In addition to knowing where all the circuit breakers were located, my military-trained instructor made sure I knew where all the electrical switches were in the cockpit. He told me a story about a student pilot from a nearby airport who had been caught out after dark and crashed when he was distracted trying to find the switch for the landing light.
The student pilot was on the last leg of his first solo cross-country flight. He wasn’t supposed to be out after dark, but he was. The student tried to follow the highway that ran past the airport. He was transmitting on the unicom frequency, telling his CFI, who was waiting for him inside the FBO, that he didn’t have a flashlight and couldn’t find the switch for the landing light or wingtip position lights, and wasn’t sure where the airport was.
The CFI tried to explain where the light switches were and told the student to activate the runway lights by pressing the push-to-talk switch five times. The student was apparently disorientated in the dark and didn’t notice how low he was—until he hit the ground.
The find-it-by-feel technique goes back to World War II, and I highly recommend it. If you are a renter pilot, it helps to do a quick review of the cockpit layout before you start the engine. Every cockpit is a little different, so before each flight, take a moment to see where everything is before you need it.
At my first flight school job the fleet included 17 Cessna 172s. I made notes on the backs of business cards for each aircraft, noting their quirks, such as if the airspeed indicator was marked in knots or mph, if the airplane was carburetor equipped or fuel injected, how many strokes of prime it usually required, position of the landing light on the exterior, if the seats were fully articulating, and how many turns of the crank I needed to see over the glareshield. I kept these cards in a pouch attached to the lanyard that held my airport ID.
With the invention of the smartphone, many learners make it a rule to take a photo of the new-to-them cockpit, then they blow up the image on their computer to study it. This is particularly useful to determine the location and function of each circuit breaker. They are there to help prevent fire. Of all the life-threatening experiences you can have in a training airplane, fire tops the list.

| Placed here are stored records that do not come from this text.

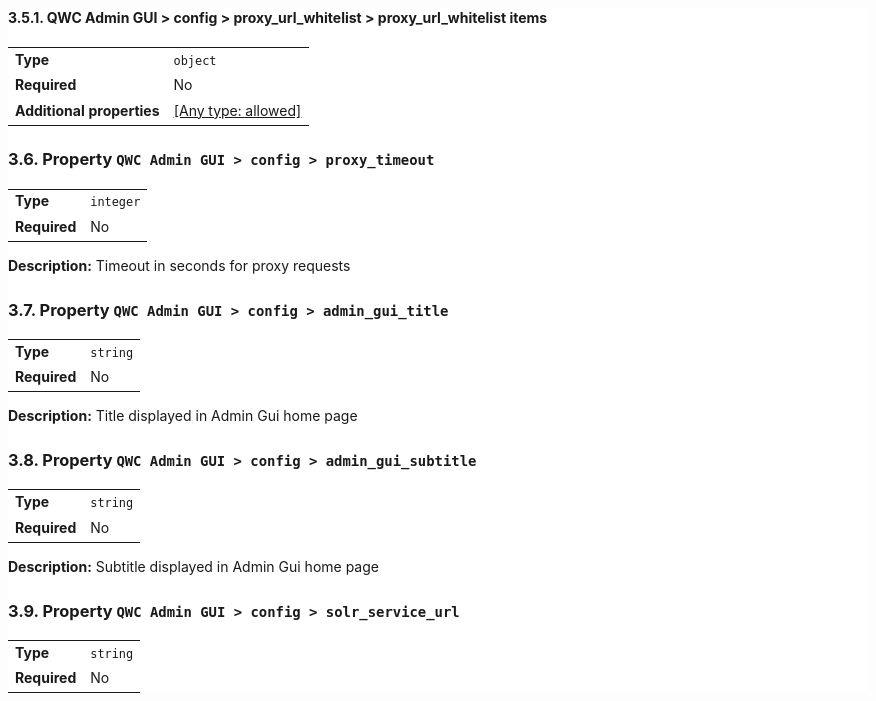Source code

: #### <a name="autogenerated_heading_3"></a>3.5.1. QWC Admin GUI > config > proxy_url_whitelist > proxy_url_whitelist items

|                           |                                                                           |
| ------------------------- | ------------------------------------------------------------------------- |
| **Type**                  | `object`                                                                  |
| **Required**              | No                                                                        |
| **Additional properties** | [[Any type: allowed]](# "Additional Properties of any type are allowed.") |

### <a name="config_proxy_timeout"></a>3.6. Property `QWC Admin GUI > config > proxy_timeout`

|              |           |
| ------------ | --------- |
| **Type**     | `integer` |
| **Required** | No        |

**Description:** Timeout in seconds for proxy requests

### <a name="config_admin_gui_title"></a>3.7. Property `QWC Admin GUI > config > admin_gui_title`

|              |          |
| ------------ | -------- |
| **Type**     | `string` |
| **Required** | No       |

**Description:** Title displayed in Admin Gui home page

### <a name="config_admin_gui_subtitle"></a>3.8. Property `QWC Admin GUI > config > admin_gui_subtitle`

|              |          |
| ------------ | -------- |
| **Type**     | `string` |
| **Required** | No       |

**Description:** Subtitle displayed in Admin Gui home page

### <a name="config_solr_service_url"></a>3.9. Property `QWC Admin GUI > config > solr_service_url`

|              |          |
| ------------ | -------- |
| **Type**     | `string` |
| **Required** | No       |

The purpose of circuit breakers is to protect electrical instruments from damage caused by overloading circuits. When too much current is sent to an instrument, it causes heat, and the circuit breaker pops to prevent further damage. This cuts off the flow of electricity to the instrument. If the instrument continues to get too much current, it potentially causes a fire.
Pulling the circuit breaker can help prevent this. Read that line again, because before 2010 there were some POHs that suggested that when a circuit breaker pops, give it a few minutes to cool down, then push it back in—if it pops again, leave it out, and continue the flight without the instrument.
A Seattle-area flight school followed this practice until one day a CFI and a commercial pilot were in the pattern in VFR conditions when the GPS suddenly went black. They decided to continue the flight, but a moment later, when the cockpit began to fill with smoke, they returned for landing.
Moral of the story: If anything electrical acts up in the airplane, it’s a good idea to get it on the ground ASAP.
Trim and Autopilot Considerations
If the airplane has electric trim and or an autopilot, know where those are. If the trim and autopilot malfunction, also known as “running away,” it can result in a challenging situation, perhaps even one that causes a crash.
Runaway trim can result in an extreme nose-up or nose-down situation, and an autopilot that enters an uncommanded roll.
You have probably heard stories from someone who wasn’t exactly sure how the autopilot worked, and when activated, found themselves in an unusual attitude because of a malfunction. To avoid this, get training on the autopilot from a qualified instructor, and the first time you attempt to use it, be at an altitude that will allow for recovery if something goes wrong.
Don’t be afraid to pull the circuit breaker to stop the runway event.